Saved entries:
· · ·

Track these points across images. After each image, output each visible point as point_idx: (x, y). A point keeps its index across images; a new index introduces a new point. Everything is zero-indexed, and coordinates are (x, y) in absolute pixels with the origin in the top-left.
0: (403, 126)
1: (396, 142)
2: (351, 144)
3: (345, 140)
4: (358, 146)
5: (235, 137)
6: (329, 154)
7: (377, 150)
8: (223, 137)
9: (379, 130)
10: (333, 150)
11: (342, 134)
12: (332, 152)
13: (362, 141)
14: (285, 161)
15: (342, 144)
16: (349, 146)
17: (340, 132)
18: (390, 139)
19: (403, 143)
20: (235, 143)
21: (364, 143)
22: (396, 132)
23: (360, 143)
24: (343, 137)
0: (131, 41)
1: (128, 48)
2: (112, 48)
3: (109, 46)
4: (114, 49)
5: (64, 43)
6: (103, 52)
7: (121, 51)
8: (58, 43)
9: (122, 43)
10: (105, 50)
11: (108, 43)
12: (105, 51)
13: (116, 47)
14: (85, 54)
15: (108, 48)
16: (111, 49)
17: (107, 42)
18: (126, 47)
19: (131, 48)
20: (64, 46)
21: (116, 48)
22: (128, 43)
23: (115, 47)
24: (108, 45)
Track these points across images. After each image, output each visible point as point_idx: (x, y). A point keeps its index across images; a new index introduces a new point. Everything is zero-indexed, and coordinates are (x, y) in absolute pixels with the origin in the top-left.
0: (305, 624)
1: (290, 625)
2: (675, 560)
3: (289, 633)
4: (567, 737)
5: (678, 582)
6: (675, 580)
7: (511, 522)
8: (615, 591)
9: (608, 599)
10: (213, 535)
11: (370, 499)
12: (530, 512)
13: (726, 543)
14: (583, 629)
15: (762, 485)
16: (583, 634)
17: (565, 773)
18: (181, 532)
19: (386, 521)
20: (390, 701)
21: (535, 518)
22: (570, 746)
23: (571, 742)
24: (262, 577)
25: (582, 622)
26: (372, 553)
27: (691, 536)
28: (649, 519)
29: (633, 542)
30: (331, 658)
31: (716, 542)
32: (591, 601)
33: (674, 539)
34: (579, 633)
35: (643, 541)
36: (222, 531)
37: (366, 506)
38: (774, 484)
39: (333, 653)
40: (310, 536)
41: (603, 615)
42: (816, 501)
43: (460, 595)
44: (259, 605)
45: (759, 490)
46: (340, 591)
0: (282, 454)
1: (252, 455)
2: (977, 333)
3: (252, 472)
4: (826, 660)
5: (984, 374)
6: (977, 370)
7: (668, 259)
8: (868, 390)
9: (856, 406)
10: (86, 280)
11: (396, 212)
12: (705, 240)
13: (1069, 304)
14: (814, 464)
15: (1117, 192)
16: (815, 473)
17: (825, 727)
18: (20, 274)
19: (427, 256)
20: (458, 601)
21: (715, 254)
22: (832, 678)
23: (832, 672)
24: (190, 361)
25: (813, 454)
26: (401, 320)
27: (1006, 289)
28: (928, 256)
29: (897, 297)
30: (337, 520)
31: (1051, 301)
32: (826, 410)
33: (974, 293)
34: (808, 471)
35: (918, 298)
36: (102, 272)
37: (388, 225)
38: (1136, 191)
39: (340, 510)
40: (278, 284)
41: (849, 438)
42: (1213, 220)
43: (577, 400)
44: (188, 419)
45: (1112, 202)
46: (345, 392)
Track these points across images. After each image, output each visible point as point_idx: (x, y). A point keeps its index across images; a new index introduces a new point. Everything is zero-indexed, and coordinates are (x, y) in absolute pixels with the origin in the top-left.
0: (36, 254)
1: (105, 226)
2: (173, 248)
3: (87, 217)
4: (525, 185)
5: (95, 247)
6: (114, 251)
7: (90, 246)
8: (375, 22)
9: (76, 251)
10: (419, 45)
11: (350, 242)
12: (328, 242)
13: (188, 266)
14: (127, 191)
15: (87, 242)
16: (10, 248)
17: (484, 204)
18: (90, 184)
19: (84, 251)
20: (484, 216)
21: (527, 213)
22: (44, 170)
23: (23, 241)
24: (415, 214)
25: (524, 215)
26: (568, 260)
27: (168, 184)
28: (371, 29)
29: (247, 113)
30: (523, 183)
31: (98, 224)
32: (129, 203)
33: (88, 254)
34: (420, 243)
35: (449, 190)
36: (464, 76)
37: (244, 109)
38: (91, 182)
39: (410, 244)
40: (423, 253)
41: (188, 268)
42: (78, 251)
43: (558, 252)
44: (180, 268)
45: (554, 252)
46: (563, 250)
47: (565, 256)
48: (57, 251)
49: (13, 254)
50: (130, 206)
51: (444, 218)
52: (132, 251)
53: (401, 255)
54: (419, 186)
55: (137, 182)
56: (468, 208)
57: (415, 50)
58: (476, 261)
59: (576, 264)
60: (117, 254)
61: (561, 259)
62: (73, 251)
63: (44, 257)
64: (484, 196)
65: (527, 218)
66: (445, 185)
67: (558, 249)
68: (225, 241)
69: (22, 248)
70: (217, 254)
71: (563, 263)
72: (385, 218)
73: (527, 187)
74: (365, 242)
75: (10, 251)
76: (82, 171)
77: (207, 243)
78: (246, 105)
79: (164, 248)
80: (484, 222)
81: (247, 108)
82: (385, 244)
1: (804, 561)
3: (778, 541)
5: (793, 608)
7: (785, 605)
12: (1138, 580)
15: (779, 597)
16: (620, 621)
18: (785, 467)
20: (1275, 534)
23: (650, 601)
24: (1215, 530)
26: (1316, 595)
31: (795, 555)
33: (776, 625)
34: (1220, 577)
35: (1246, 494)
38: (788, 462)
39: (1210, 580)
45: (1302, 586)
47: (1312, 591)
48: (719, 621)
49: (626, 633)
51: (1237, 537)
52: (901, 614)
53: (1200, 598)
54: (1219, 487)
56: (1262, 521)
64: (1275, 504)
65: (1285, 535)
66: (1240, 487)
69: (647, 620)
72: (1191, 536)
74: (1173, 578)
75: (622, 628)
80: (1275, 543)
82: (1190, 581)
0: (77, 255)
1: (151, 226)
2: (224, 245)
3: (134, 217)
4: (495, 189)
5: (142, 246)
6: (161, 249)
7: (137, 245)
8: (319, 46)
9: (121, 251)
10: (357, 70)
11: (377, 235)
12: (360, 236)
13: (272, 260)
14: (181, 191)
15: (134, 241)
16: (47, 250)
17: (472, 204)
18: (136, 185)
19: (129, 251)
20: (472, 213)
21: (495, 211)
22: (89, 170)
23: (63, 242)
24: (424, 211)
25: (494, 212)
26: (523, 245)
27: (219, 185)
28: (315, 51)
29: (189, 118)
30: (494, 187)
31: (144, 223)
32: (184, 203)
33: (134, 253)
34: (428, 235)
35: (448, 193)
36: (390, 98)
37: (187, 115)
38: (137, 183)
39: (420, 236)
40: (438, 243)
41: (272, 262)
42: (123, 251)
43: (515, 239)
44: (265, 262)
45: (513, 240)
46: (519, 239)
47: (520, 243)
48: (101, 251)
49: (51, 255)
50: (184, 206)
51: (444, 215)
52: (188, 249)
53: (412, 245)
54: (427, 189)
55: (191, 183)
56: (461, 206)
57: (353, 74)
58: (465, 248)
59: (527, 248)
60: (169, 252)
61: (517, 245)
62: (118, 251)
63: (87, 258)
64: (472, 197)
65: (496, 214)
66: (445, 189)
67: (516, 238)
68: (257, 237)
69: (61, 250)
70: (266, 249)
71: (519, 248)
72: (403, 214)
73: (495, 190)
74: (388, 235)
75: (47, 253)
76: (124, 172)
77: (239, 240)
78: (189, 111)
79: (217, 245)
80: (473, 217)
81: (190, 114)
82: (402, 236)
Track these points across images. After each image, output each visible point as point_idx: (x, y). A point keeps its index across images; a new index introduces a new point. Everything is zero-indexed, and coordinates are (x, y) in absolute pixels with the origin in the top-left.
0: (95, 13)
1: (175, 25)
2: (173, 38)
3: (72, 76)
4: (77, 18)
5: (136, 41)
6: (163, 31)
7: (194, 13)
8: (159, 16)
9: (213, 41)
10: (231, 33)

· · ·

● Task directions: Going back over the entries above, copy word for word every line from the one that has "69: (22, 248)" on through the one that has "81: (247, 108)".

● Final answer:
69: (22, 248)
70: (217, 254)
71: (563, 263)
72: (385, 218)
73: (527, 187)
74: (365, 242)
75: (10, 251)
76: (82, 171)
77: (207, 243)
78: (246, 105)
79: (164, 248)
80: (484, 222)
81: (247, 108)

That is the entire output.